Appellate Judge Tom Becker didn't think $ was worth its weight in Au.
If we didn't have thieves, we wouldn't need banks.
Capers were so much more fun back in the low-tech days. Since not everything was computer-automated, there was plenty of room for human error, thus opening the door for crooks and cons. Someone planning a bank heist could call his accomplice on the bank's phone and not have to worry about being busted by modern nuisances like Caller ID or automatic re-dial. People could hop on airplanes at a moment's notice and could bring in their carryon liquids, solids, even some heroin in a folded over bill—just enough to snort up in the bathroom while the flight attendant (here called "stewardess") was giving take-off instructions.
$ takes us back to those lazy, hazy days before cell phones, lap tops, and DNA testing complicated our lives.
It's Hamburg in the early '70s, and Joe Collins (Warren Beatty, Bonnie and Clyde) is an American security expert outfitting a bank with the latest crime-stopping technology—mainly, surveillance cameras.
But Joe is no mere security expert. He's a security expert with a larcenous heart and logical mind. Joe has a plan to trip up his own system and rob some safety deposit boxes. The owners of the targeted boxes are criminals, so they won't be able to report the thefts to the police or bank officers, so Joe won't have to worry about an investigation. Assisting him in this deceptively simple plot is giddy prostitute Dawn Divine (Goldie Hawn, Everyone Says I Love You), who has intimate knowledge of the bad box holders.
$ (or Dollars) probably seemed far more clever and edgy when it was released in 1971. Writer/director Richard Brooks (Elmer Gantry) gives us a fast-paced film with some clever dialogue and enjoyable performances. Somehow, though, $ is just too top heavy for its lightweight premise.

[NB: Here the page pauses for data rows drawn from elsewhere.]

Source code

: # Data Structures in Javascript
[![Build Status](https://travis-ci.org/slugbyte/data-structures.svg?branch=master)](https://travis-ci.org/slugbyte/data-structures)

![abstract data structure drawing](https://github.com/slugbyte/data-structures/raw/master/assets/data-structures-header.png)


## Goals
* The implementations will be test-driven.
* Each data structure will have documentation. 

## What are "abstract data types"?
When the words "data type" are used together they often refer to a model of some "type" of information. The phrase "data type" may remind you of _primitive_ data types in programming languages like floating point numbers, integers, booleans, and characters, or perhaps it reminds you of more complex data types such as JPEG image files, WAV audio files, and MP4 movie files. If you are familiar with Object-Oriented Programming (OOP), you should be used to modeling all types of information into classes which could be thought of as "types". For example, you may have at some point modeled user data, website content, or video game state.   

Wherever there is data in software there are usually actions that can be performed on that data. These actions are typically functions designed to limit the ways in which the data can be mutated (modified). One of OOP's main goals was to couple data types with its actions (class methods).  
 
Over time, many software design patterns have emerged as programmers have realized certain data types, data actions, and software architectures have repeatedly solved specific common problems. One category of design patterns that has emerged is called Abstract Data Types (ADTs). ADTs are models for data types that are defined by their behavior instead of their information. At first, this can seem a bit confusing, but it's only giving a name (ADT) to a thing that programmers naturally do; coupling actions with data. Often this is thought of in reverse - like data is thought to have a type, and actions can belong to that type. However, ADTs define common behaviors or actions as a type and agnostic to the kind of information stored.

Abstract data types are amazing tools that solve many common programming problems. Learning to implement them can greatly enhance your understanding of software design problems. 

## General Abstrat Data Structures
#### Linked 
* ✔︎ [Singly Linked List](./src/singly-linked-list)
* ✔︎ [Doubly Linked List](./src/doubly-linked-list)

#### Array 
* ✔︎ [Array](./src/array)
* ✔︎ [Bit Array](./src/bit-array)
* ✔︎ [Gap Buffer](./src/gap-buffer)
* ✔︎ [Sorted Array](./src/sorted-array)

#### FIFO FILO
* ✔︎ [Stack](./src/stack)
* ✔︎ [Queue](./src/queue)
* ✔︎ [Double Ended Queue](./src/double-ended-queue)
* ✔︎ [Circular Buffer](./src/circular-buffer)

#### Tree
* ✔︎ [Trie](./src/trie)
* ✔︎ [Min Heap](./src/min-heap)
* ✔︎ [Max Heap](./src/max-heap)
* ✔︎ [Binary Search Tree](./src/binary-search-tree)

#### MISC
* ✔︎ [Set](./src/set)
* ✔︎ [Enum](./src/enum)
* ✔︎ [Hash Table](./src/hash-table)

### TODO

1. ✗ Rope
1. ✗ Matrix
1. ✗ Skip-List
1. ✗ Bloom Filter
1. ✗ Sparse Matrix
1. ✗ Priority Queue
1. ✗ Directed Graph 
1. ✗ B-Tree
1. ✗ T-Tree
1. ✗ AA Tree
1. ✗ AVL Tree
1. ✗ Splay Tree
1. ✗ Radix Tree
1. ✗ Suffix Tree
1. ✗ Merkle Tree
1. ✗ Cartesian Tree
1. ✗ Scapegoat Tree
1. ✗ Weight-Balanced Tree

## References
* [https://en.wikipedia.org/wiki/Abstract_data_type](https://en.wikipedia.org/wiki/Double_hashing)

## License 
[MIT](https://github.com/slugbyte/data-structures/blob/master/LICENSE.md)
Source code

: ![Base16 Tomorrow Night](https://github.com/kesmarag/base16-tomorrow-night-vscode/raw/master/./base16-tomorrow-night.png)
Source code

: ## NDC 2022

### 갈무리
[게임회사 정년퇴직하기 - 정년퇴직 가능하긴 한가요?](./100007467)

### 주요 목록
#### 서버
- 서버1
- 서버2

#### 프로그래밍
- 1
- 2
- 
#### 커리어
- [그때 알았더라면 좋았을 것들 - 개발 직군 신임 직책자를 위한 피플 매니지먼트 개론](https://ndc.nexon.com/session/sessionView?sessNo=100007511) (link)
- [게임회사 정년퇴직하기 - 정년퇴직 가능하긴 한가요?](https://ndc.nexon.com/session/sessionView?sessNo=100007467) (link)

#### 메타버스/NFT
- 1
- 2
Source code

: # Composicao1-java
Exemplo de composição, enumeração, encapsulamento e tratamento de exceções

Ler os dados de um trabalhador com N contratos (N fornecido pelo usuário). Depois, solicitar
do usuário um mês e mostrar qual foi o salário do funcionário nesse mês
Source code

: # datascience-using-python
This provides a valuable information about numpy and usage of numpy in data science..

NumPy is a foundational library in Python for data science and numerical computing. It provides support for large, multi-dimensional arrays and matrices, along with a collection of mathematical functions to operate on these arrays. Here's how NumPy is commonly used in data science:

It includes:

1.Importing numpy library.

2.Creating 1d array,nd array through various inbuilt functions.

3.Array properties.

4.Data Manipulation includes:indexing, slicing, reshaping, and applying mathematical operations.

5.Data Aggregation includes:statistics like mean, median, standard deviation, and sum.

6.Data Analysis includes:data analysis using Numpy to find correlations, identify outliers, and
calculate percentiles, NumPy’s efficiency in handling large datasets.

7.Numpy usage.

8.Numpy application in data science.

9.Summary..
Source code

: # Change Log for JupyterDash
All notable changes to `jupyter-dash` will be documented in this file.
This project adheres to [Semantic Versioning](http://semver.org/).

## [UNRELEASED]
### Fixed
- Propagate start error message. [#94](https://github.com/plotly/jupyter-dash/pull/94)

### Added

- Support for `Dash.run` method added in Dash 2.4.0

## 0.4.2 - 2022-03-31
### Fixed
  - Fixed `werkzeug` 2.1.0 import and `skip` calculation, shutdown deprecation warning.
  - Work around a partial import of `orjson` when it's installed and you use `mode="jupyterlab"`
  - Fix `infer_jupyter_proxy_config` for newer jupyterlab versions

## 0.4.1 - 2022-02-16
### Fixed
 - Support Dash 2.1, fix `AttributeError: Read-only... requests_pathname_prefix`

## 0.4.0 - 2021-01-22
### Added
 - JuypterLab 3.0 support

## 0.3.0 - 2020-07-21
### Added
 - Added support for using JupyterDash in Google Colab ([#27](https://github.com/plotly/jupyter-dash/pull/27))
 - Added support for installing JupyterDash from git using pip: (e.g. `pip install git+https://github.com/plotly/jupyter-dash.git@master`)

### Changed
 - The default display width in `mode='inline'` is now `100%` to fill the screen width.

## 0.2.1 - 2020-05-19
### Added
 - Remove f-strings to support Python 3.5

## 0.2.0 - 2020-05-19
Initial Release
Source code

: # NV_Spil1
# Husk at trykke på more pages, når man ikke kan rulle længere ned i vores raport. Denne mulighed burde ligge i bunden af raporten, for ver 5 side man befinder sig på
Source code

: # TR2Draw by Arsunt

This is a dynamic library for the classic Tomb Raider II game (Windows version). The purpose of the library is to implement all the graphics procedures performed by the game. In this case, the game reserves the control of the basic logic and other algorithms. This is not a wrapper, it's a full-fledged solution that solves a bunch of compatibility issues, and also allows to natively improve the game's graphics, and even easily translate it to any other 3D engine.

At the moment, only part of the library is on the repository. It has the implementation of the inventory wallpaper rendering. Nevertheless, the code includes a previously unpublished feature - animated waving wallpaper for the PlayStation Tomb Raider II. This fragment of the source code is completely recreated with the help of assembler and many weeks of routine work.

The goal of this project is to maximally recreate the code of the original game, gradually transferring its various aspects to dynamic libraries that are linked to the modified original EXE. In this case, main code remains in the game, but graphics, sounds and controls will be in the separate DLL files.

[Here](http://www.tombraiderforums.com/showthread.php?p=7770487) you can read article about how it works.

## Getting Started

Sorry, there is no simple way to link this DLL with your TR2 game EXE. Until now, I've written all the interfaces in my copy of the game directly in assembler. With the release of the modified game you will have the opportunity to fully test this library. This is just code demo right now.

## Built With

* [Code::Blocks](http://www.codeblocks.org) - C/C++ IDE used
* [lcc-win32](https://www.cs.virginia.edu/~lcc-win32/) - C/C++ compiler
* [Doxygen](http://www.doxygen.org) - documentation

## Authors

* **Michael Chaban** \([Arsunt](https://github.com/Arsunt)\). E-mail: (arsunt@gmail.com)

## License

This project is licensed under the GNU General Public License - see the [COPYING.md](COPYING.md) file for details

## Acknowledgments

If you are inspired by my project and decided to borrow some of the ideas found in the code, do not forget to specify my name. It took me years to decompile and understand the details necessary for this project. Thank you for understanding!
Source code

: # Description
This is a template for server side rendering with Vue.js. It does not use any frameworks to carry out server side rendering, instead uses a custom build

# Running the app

The great joy of a heist film should be the heist—the planning, the intricacies, the details that all have to fall into place, the nuances, and of course, those tiny-but-all-important flaws that build up the tension. The problem with $ is there's really not a whole lot to the heist. It's set up in a needlessly complicated way that has the audience expecting something far more complex than what we actually get. Little elements are drawn out—for instance, part of the plan involves Hawn's air-headed hooker disguising her voice (by speaking low) and making a prankish phone call. This bit of business, including Hawn's working up the nerve to do it, takes around 20 minutes, and frankly, the call is nothing special.
The film really tries too hard to be hip (or mod or funky or whatever the prevailing term was), starting with an opening credit sequence that fails to provide a title. Instead, we have a crane hoisting a metallic dollar sign while the soundtrack gives us people talking about the economy. A drug ring operates out of a strip club (thus providing the requisite '70s R-rated nudity) and deals heroin, cocaine, and LSD. On the upside, we get another fine score from Quincy Jones.
By '71, Hawn's reinvention of the dumb blonde—played to such great effect on Rowan & Martin's Laugh-In and in her Oscar-winning role in Cactus Flower—was beginning to devolve. It wasn't until three years later—in Steven Spielberg's feature debut, The Sugarland Express—that Hawn turned serious. 1971 was a big year for celluloid hookers, but Hawn's Dawn is a giggly throwback, not hard-bitten and introspective (like Jane Fonda's hooker in Klute) or hard-bitten and business-savvy (like Julie Christie's hooker in McCabe & Mrs. Miller, Beatty's other film that year).
In $, Brooks plays a little too much into Hawn's "kooky" persona. Scenes of her dressing up like a firefighter and playfully spritzing water on a guy or getting into comical yoga positions to calm her nerves just go on and on and drag down the movie. Beatty breezes through this without breaking a sweat. The two had a lot more chemistry four years later when they co-starred in Shampoo.
Sony gives us a decent release of this comparatively little-known film. Apparently, the company has a new line called "Martini Movies." These are catalogue titles that are cleaned up tech-wise and for extras have "Martini Minutes," clip pieces along with a martini recipe. For $, we also get the theatrical trailer. While these thin supplements aren't reason enough to run out and buy the disc, I applaud Sony for releasing these titles in decent shape with a little added something. There are so many films out there that were not major releases and seem to get lost in the DVD shuffle or released in bare bones editions with barely acceptable tech. Other Martini Movies include The Anderson Tapes, The New Centurions, and The Garment Jungle.
$ is a mixed bag. Overly long at 120 minutes, it's still a pleasant-enough diversion. Unless you're already a fan, I'd suggest a rental.